Bastion Funding VI LP, as Lender
By:    
Name:
Title:
SIGNATURE PAGE
AMENDMENT NO. 4 TO REVOLVING CREDIT AND SECURITY AGREEMENT



Exhibit F
Financial Covenants
1)    Minimum Collection Rate (Pay-in-Four Product)
On the first day of each month, the Two Month Collection Rate for two of the three most recent Vintages of Pay-in-Four Receivables that were originated at least two months prior to such day shall not be less than 98.0%. On August 1, 2024, the three most recent Vintages of Pay-in-Four Receivables that were originated at least two months prior to August 1, 2024 are the May 2024, April 2024 and March 2024 Vintages of Pay-in-Four Receivables.
In addition, on the first day of each month, the Three Month Collection Rate for two of the three most recent Vintages of Pay-in-Four Receivables that were originated at least three months prior to such date shall not be less than 101.0%. On August 1, 2024, the three most recent Vintages that were originated at least three months prior to August 1, 2024 are the April 2024, March 2024 and February 2024 Vintages.
2)    Minimum Collection Rate (Pay-in-Five Product)
On the first day of each month, the Two Month Collection Rate for two of the three most recent Vintages of Pay-in-Five Receivables that were originated at least two months prior to such day shall not be less than 97%. On August 1, 2024, the three most recent Vintages of Pay-in-Five Receivables that were originated at least two months prior to August 1, 2024 are the May 2024, April 2024 and March 2024 Vintages of Pay-in-Five Receivables.
In addition, on the first day of each month, the Three Month Collection Rate for two of the three most recent Vintages of Pay-in-Five Receivables that were originated at least three months prior to such date shall not be less than 102%. On August 1, 2024, the three most recent Vintages that were originated at least three months prior to August 1, 2024 are the April 2024, March 2024 and February 2024 Vintages.

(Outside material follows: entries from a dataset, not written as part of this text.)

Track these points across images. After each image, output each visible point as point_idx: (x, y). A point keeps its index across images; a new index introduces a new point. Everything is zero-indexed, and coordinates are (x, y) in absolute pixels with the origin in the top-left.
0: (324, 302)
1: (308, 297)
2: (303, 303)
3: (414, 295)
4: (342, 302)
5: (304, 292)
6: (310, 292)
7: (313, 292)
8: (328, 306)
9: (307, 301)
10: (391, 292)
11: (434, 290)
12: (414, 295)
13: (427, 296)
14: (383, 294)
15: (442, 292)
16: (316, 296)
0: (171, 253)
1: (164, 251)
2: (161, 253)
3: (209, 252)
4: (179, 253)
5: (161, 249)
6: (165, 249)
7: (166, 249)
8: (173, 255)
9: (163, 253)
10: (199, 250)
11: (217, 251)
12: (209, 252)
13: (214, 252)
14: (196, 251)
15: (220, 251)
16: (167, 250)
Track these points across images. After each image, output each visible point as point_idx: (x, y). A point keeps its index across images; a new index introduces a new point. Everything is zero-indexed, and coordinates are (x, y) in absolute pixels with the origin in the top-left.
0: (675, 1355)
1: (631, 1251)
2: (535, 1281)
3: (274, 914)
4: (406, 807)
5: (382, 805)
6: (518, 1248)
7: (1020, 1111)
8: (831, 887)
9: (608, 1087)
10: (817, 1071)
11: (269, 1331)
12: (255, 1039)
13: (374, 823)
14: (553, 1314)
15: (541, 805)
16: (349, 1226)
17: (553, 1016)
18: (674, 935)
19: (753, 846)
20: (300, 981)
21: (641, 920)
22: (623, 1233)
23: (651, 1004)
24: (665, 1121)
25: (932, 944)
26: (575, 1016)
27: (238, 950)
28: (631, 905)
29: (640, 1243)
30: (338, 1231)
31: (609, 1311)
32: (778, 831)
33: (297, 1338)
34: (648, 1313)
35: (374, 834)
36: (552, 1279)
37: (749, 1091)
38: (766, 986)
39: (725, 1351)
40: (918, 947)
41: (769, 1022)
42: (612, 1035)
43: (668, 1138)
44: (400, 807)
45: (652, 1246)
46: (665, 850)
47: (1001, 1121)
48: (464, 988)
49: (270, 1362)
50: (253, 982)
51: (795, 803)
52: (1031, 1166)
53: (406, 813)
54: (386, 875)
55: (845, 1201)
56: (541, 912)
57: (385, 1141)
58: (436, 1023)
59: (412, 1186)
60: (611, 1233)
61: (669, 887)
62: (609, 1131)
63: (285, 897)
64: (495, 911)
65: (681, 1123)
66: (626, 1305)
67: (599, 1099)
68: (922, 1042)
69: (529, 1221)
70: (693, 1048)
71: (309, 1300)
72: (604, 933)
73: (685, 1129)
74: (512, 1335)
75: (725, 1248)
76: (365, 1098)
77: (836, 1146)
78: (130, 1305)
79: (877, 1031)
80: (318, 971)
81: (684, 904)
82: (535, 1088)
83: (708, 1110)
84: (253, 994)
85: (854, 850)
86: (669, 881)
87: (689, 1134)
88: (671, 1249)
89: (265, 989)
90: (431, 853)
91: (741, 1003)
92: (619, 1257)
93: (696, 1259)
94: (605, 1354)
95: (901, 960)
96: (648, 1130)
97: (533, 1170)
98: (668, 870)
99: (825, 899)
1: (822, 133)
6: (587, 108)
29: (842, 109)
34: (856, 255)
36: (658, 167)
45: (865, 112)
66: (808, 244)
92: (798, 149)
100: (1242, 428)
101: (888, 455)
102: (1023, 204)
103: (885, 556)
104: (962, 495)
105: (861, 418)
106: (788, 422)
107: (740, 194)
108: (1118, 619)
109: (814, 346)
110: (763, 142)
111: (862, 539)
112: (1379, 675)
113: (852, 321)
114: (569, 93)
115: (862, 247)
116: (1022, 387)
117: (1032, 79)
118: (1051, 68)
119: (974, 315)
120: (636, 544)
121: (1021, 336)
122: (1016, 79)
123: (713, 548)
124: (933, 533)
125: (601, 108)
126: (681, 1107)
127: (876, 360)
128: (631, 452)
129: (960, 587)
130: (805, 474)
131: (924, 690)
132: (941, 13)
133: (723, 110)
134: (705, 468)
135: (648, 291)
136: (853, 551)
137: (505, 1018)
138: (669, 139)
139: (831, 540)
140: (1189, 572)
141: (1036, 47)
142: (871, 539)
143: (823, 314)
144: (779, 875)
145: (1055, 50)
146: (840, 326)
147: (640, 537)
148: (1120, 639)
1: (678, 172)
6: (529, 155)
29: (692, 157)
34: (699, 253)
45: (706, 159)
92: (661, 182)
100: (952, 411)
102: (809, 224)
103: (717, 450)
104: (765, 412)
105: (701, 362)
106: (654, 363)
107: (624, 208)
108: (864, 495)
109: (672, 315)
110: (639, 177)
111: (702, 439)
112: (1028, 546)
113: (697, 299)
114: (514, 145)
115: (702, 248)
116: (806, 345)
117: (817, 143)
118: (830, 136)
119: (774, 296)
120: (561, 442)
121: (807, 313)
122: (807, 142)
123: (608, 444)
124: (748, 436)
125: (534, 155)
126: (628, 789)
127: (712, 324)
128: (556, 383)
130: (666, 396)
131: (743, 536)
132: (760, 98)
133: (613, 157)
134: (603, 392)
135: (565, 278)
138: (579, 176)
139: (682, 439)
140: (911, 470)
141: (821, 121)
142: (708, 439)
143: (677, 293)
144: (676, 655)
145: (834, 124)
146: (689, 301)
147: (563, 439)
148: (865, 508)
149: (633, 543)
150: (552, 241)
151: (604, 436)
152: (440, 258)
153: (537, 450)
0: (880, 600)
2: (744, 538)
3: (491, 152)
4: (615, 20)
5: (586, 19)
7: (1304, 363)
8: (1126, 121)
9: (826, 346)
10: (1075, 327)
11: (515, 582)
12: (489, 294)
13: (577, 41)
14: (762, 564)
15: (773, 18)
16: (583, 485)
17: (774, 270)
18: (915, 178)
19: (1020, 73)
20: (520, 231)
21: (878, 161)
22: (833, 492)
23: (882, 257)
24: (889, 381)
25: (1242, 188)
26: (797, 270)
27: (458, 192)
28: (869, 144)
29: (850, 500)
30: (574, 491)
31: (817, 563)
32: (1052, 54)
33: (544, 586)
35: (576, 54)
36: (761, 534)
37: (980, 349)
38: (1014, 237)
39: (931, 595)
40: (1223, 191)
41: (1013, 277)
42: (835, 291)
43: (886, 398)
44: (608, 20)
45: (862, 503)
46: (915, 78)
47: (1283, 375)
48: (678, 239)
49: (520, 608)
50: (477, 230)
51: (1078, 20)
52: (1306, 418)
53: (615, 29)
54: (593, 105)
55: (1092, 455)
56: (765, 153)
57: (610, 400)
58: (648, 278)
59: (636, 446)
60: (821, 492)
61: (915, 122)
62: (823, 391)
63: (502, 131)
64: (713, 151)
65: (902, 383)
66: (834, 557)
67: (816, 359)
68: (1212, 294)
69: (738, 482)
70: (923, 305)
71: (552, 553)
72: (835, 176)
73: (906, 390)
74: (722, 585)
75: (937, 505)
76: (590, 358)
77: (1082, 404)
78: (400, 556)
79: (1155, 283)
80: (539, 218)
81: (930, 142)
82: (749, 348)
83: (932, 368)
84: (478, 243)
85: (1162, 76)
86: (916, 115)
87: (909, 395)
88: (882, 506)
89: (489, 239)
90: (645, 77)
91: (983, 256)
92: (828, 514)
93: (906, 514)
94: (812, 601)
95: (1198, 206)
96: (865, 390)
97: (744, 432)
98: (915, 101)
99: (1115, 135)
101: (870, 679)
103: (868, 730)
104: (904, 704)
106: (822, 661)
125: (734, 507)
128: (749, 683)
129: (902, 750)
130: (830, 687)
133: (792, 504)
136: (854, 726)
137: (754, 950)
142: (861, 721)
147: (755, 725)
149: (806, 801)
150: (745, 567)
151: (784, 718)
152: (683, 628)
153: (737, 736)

For purposes of paragraphs 1) and 2) above:
“Collection Rate” means with respect to any Vintage the ratio of (i) the aggregate Collections with respect to all Receivables in such Vintage (excluding any principal payments made in connection with the origination of such Receivables), to (ii) (x) the Original Principal Amount of all Receivables in such Vintage minus (y) any partial or full refund provided to the Obligors obligated to repay the Receivables in such Vintage provided by the applicable Merchant in the ordinary course of business.
“Original Principal Amount” means with respect to any Receivable, the principal amount of such Receivable on the date of origination of such Receivable minus (x) any principal payment required to be made in connection with the origination of such Receivable minus (y) the Merchant discount (based on the applicable Merchant Discount Rate) with respect to such Receivable minus (z) any service fee collected at the time of origination of such receivable.
Exh. F-1



3)    Second Payment Default Rate
As of the last day of any calendar month, the Borrower shall not permit the Second Payment Default Rate for two or more of the three Vintages in the most recent Set of Vintages to be greater than 4%.
“Set of Vintages” means on any date, the three-monthly Vintages of Receivables owned by the Borrower that have most recently met their Second Payment Date. For avoidance of doubt the Second Payment Date is the Borrower’s first scheduled payment after the initial down payment at origination.
“Second Payment Default Rate” means the ratio of (i) the Outstanding Base Amount of all Collateral Receivables owned by the Borrower that had their Second Payment Date in a given month (the “Specified Month”) and for which a default in the obligation to make such second payment occurred, to (ii) the Total Original Base Amount of all Collateral Receivables owned by the Borrower that came due for the second time in such Specified Month.